Out There





Caves, caves!

Listen to this echo

And agree with me.

Out there is better, after all.


Caves, caves,

Hold the air still and

Remind me I must walk

With dignity, pride.


Out there, people with blinders,

People without — all look.

I must wear my pride.

And have a good reason for it.


Caves, caves,

When I leave you, leave me with a note

Etched in a stone out of you

“Live to live, not to survive”.





I am back from the hospital where my mother is recovering from an angioplasty. I am afraid for her. I am afraid for my father, who is as irresponsible towards his physical health as my mother. I fear. 
When I am older, and in my now, I want to make sure I give myself and my loved ones no reason to fear for my body’s vitality. Or my mind’s. When I am out of this cave that engulfs me with its cool indifference, I want to give — to myself, to my loved ones.  

16 thoughts on “Out There”

  1. It’s so hard to watch our parents go through such things. As children, we imagine them invulnerable. Later, we know the truth.

    My mother had the same procedure. Once we got her past a bit of a bad reaction to the pain medication, she was fine. I hope the same for your mother, and who knows? Perhaps this will be a bit of a caution to your father!

    1. I hope and speculate as you do, Linda.
      I am a bit different than what you describe as knowing the truth. I still want them to be invulnerable.

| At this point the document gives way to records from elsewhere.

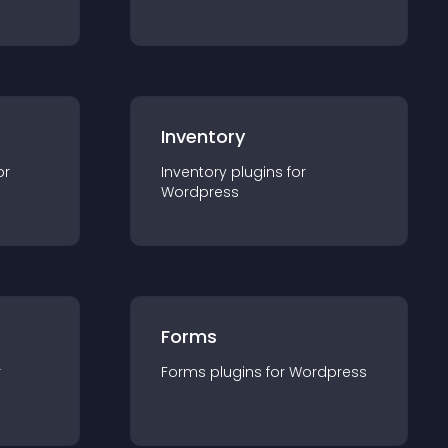
Inventory
or
Inventory
plugin
s for
Wordpress
Forms
r
Forms
plugin
s for
Wordpress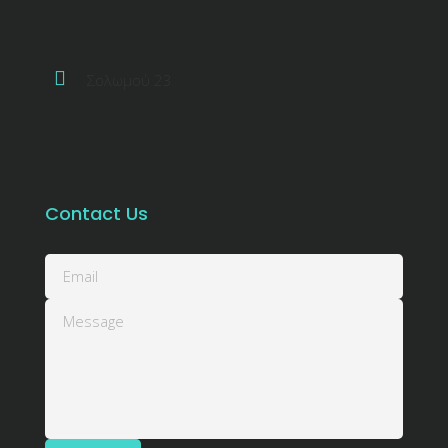
Σολωμού 23
Contact Us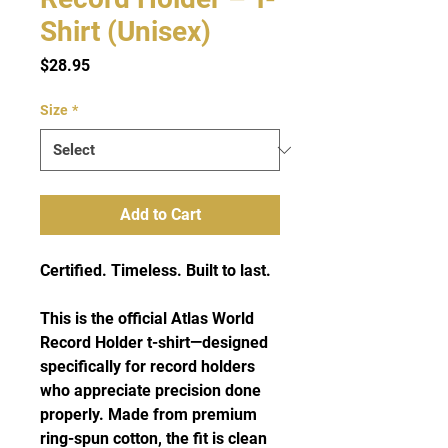
Shirt (Unisex)
Price
$28.95
Size
*
Add to Cart
Certified. Timeless. Built to last.
This is the official Atlas World
Record Holder t-shirt—designed
specifically for record holders
who appreciate precision done
properly. Made from premium
ring-spun cotton, the fit is clean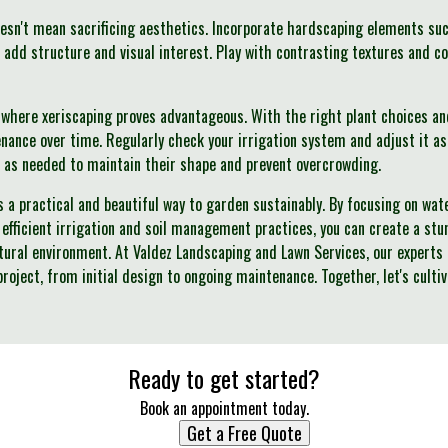
esn't mean sacrificing aesthetics. Incorporate hardscaping elements suc
o add structure and visual interest. Play with contrasting textures and 
where xeriscaping proves advantageous. With the right plant choices an
enance over time. Regularly check your irrigation system and adjust it
 as needed to maintain their shape and prevent overcrowding.
rs a practical and beautiful way to garden sustainably. By focusing on wa
 efficient irrigation and soil management practices, you can create a st
tural environment. At Valdez Landscaping and Lawn Services, our experts
project, from initial design to ongoing maintenance. Together, let's culti
Ready to get started?
Book an appointment today.
Get a Free Quote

So much, in fact, that I foolishly believe that they are. It’s a difficult life. First you can’t steal the candies because they always know. Then you can’t steal time because it always runs.

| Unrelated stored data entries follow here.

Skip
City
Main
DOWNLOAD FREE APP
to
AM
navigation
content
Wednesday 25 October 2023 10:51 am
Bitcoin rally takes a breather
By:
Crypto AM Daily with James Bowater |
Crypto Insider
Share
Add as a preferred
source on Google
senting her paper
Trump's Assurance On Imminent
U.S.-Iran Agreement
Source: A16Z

  2. You can’t steal time because it always runs. You are amazing. I’m sure your parents recognize this. Hopefully all will be okay soon. Don’t forget to take care of yourself amidst the worry and concern over them.

  3. You’ve been concerned about their health for quite some time. Maybe this is the jolt they need, and they’ll begin to make more of an effort to take care of their health. I hope so. I’m sure they want to watch their beautiful granddaughter grow up.

    Wonderful poem. When does out there become out here?